**Exercise objective:**
Transcribe all the records with complete accuracy.
::::::::
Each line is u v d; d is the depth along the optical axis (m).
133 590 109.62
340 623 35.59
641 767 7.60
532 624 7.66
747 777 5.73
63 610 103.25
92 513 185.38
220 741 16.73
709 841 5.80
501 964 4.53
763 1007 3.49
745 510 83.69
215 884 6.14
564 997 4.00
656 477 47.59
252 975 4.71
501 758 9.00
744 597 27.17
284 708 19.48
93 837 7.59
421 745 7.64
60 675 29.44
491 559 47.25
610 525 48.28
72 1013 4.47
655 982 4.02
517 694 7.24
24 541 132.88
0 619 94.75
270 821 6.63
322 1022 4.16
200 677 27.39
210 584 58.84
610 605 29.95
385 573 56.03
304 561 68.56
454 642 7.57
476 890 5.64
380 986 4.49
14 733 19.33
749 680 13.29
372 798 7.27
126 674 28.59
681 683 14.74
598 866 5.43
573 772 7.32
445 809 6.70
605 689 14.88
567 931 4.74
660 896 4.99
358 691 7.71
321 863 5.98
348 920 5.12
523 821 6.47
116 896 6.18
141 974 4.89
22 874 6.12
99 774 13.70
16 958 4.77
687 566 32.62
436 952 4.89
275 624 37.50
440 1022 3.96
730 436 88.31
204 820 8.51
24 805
::::::::
**Response:**
Each line is u v d; d is the depth along the optical axis (m).
133 590 109.62
340 623 35.59
641 767 7.60
532 624 7.66
747 777 5.73
63 610 103.25
92 513 185.38
220 741 16.73
709 841 5.80
501 964 4.53
763 1007 3.49
745 510 83.69
215 884 6.14
564 997 4.00
656 477 47.59
252 975 4.71
501 758 9.00
744 597 27.17
284 708 19.48
93 837 7.59
421 745 7.64
60 675 29.44
491 559 47.25
610 525 48.28
72 1013 4.47
655 982 4.02
517 694 7.24
24 541 132.88
0 619 94.75
270 821 6.63
322 1022 4.16
200 677 27.39
210 584 58.84
610 605 29.95
385 573 56.03
304 561 68.56
454 642 7.57
476 890 5.64
380 986 4.49
14 733 19.33
749 680 13.29
372 798 7.27
126 674 28.59
681 683 14.74
598 866 5.43
573 772 7.32
445 809 6.70
605 689 14.88
567 931 4.74
660 896 4.99
358 691 7.71
321 863 5.98
348 920 5.12
523 821 6.47
116 896 6.18
141 974 4.89
22 874 6.12
99 774 13.70
16 958 4.77
687 566 32.62
436 952 4.89
275 624 37.50
440 1022 3.96
730 436 88.31
204 820 8.51
24 805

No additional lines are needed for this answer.